▸ Page text
******

Plans or Proposals. Although the Reporting Persons currently intend to hold the Common Stock as a mid- to long-term investment, they may, from time to time, in the ordinary course of business, depending on the factors discussed herein and the objectives of the Reporting Persons, seek to purchase, acquire, retain, sell, assign, transfer, endorse, pledge, hypothecate and otherwise dispose of all or a portion of the Common Stock in the open market or in privately negotiated transactions. The Reporting Persons or their affiliates may also, from time to time, enter into business arrangements with the Issuer, including, without limitation, arrangements regarding the development and commercialization of ophthalmic drugs, devices and related services. Any actions the Reporting Persons might undertake will be dependent upon the Reporting Persons’ review of numerous factors, including, among other things, the price levels of the Common Stock; general market and economic conditions; ongoing evaluation of the Issuer’s business, financial condition, operations and prospects; the relative attractiveness of alternative business and investment opportunities; the objectives of the Reporting Persons; and other future developments.

Except as described herein, none of the Reporting Persons have present plans or proposals that relate to or would result in any of the actions described in Items 4(a) through (j) of Schedule 13D.”

 

Item 5. Interest in Securities of the Issuer.

Item 5(a), (b) and (c) of the Statement are hereby deleted and replaced with the following:

“(a), (b)

******

Saved data entries:
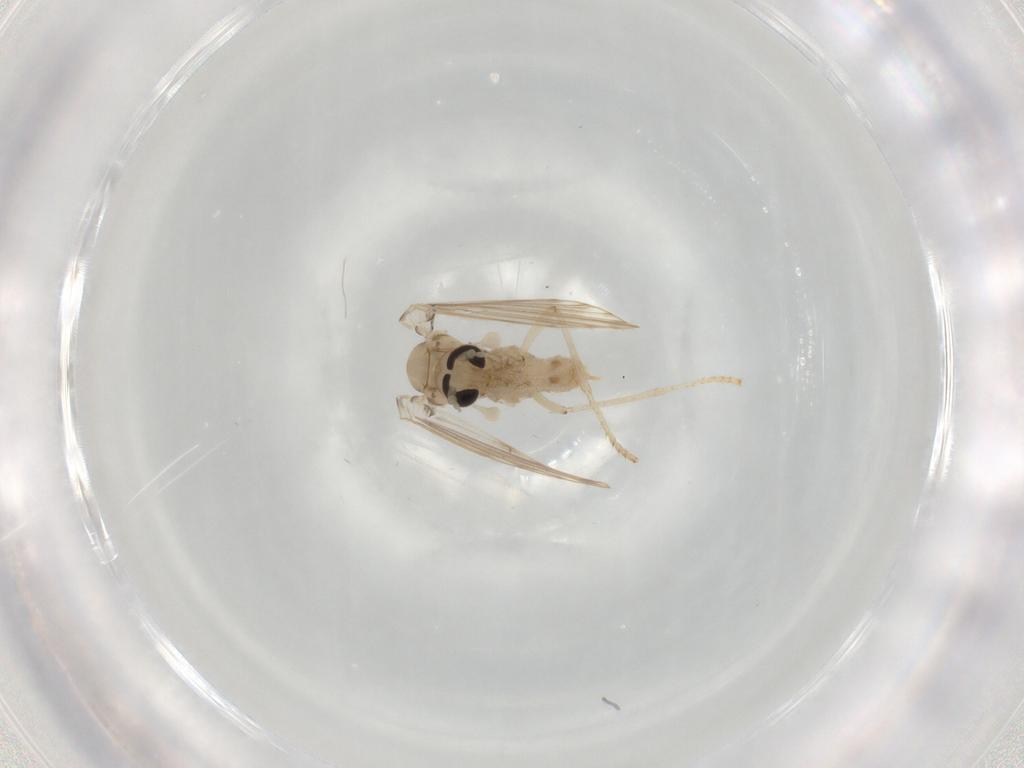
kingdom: Animalia
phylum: Arthropoda
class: Insecta
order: Diptera
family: Psychodidae
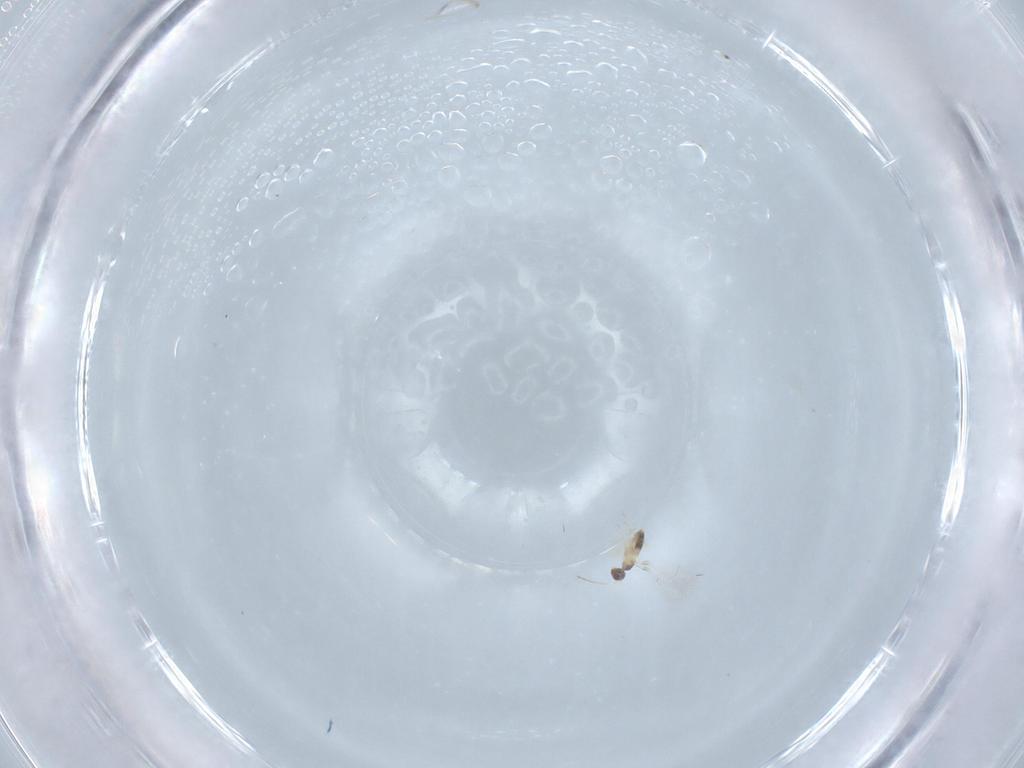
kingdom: Animalia
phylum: Arthropoda
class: Insecta
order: Hymenoptera
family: Mymaridae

******

▸ Work instructions
(a) Summarize the filing text in two sentences.
(b) Resume the filing text from where it stops.

▸ Answers below
(a) The Reporting Persons intend to hold the Common Stock as a mid- to long-term investment, though they may buy, sell, pledge or otherwise dispose of all or part of it, and they or their affiliates may enter into business arrangements with the Issuer, including ones on ophthalmic drugs, devices and related services. Any such actions will depend on factors such as the stock's price levels, market and economic conditions, the Issuer's business and prospects, and the Reporting Persons' objectives, and apart from what is described, they have no present plans or proposals relating to the actions in Items 4(a) through (j) of Schedule 13D.

(b)
As of the date hereof, each of the Reporting Persons may be deemed to beneficially own the aggregate number of and percentage of Common Stock listed opposite its name:


Reporting Person    Amount
Beneficially
Owned1
     Percent of
Class2
    Sole power
to vote or
direct the
vote
     Shared
power to
vote or
direct the
vote
     Sole power
to dispose
or direct
the
disposition
of
     Shared
power to
dispose or
direct the
disposition
of
 

SBI Holdings, Inc.

     14,449,325         38.19 %     0         14,449,325         0         14,449,325   

SBI Incubation Co., Ltd.

     8,252,456         21.81 %     0         8,252,456         0         8,252,456   

 

1  Each of the Reporting Persons expressly disclaims beneficial ownership of the Common Stock, except to the extent of such Reporting Person’s pecuniary interest therein.
2  The percentage ownership is based upon 37,839,619 outstanding shares as reported by the Issuer in its Exhibit 99.1 to its Form 8-K filed with the Securities and Exchange Commission on December 6, 2016.

(c) The information contained in Items 3 and 4 to this Schedule 13D is herein incorporated by reference.

In December 2016, SBI Incubation Co., Ltd. made the following purchases of Common Stock (collectively, the “December 2016 Purchases”):

 

  •   On December 28, 2016, SBI Incubation Co., Ltd. purchased 204,800 shares of Common Stock for total consideration of ¥204,185,600 (or $1,735,239.23, based on the Mizuho TTM rate in effect on the date of purchase, rounded to the nearest whole cent);

 

  •   On December 29, 2016, SBI Incubation Co., Ltd. purchased 16,900 shares of Common Stock for total consideration of ¥16,817,600 (or $143,507.13, based on the Mizuho TTM rate in effect on the date of purchase, rounded to the nearest whole cent); and

 

  •   On December 30, 2016, SBI Incubation Co., Ltd. purchased 2,700 shares of Common Stock for total consideration of ¥2,676,700 (or $22,970.05, based on the Mizuho TTM rate in effect on the date of purchase, rounded to the nearest whole cent).

Other than with respect to the December 2016 Purchases, none of (i) the Reporting Persons and, (ii) to the Reporting Persons’ knowledge, the persons set forth on Schedule A hereto has effected any transaction in the Issuer’s Common Stock during the past 60 days.”


SIGNATURE

After reasonable inquiry and to the best of its knowledge and belief, the undersigned certifies that the information set forth in this statement is true, complete and correct.

Date: January 11, 2017

 

SBI HOLDINGS, INC.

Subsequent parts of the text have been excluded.